Down to the final days now. Breathing shallow and super long between breaths. I hold my breath each time not knowing if its her last. Barely speaks. Not eating or drinking now. Can hold my hand...and eeks out a "I love you" in a garbled tone.

Hardest thing a person can ever go through...I don't wish it on anyone..
Al
Oh man. That's hard.
Hang in there!!
I wish you both the best.
 
Sorry to hear this news. Just know she wants the best for you as well.

My wife is a hospice nurse and deals with families at the worst times of their lives. I can say from the stories she tells that you are a good husband and doing better than most.
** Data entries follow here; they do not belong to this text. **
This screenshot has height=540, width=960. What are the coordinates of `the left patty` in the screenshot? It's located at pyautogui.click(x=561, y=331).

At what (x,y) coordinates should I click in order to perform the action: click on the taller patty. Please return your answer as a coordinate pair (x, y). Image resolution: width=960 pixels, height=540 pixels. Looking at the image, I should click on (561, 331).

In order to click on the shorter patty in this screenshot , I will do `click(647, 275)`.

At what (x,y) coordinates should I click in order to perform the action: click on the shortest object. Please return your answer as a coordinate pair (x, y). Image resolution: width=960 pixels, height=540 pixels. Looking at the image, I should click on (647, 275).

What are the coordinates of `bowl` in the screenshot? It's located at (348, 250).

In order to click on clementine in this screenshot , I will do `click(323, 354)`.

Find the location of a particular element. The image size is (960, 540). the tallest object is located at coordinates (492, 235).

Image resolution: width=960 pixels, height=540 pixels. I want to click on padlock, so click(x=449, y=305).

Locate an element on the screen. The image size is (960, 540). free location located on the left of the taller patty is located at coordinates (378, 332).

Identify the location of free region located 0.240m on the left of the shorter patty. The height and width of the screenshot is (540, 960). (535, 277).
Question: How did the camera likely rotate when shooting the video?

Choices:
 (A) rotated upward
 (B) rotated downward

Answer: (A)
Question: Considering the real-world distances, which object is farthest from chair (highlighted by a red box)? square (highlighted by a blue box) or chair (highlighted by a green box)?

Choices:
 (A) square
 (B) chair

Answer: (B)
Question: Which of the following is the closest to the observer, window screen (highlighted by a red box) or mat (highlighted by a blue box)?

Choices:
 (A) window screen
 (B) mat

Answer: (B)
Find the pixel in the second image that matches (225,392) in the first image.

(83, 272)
I also hope you are taking care of yourself and getting the help your wife needs to make her last days comfortable.
 
Dear Al,
Words are so very meaningless in circumstances like this...
... ...When the time comes for me, I hope it will be when someone I love is sitting next to me holding my hand... ...
In a sense, Norene is lucky having you beside her holding her hand, whispering to her, caressing her face...
Hang in and pull yourself together.
 
The ambulance is gone now. They are taking her to hospice. She needed greater care that her daughter or I could provide. As I sit and put on my socks and shoes, only now do I realize just how lonely this house is with out her. I've had a good cry and now I must go sit with her....I love you all.
 
Al, I know this was a difficult decision to make, but in the end her comfort is all that matters right now.
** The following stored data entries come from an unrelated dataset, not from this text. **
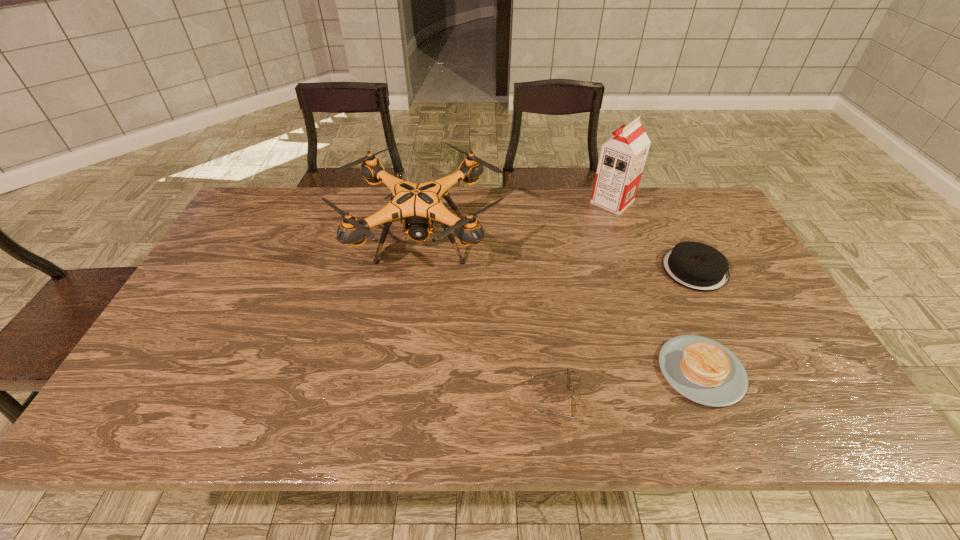
Where is `vacant space located 0.210m on the front-facing side of the spectacles`? Image resolution: width=960 pixels, height=540 pixels. vacant space located 0.210m on the front-facing side of the spectacles is located at coordinates (437, 399).

You are a GUI agent. You are given a task and a screenshot of the screen. Output one action in this format:
    pyautogui.click(x=<x>, y=<y>)
    Task: Click on the blank space located on the front-facing side of the spectacles
    This screenshot has height=540, width=960.
    Given the screenshot: What is the action you would take?
    pyautogui.click(x=464, y=399)

Find the location of a particular element. This screenshot has width=960, height=540. free region located 0.380m on the front-facing side of the spectacles is located at coordinates (359, 399).

Find the location of a particular element. The width and height of the screenshot is (960, 540). soya milk that is at the far edge is located at coordinates (622, 158).

At what (x,y) coordinates should I click in order to perform the action: click on drone that is at the far edge. Please return your answer as a coordinate pair (x, y). Looking at the image, I should click on (418, 204).

I want to click on pancake present at the near edge, so click(701, 369).

Find the location of a particular element. Image resolution: width=960 pixels, height=540 pixels. spectacles positioned at the near edge is located at coordinates (573, 405).

The width and height of the screenshot is (960, 540). Identify the location of object that is at the right edge. (694, 265).

I want to click on free space at the far edge of the desktop, so click(516, 220).

In the image, there is a desktop. Where is `vacant space at the near edge`? vacant space at the near edge is located at coordinates (471, 428).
I also understand the emptiness of your house, but try to remember the good times. A good cry is always helpful as well.

Man hugs.
 
Though our outer self is wasting away, our inner self is being renewed day by day. For this light momentary affliction is preparing for us an eternal weight of glory beyond all comparison, as we look not to the things that are seen but to the things that are unseen. For the things that are seen are transient, but the things that are unseen are eternal.
2Cor 4:16-18
 
I've lost two sisters in law and a brother to that evil disease. I admire your strength and dedication to your wife, I can't even imagine how I would deal with it were I to need to. I don't pray but I do wish you the best through this roughest of times.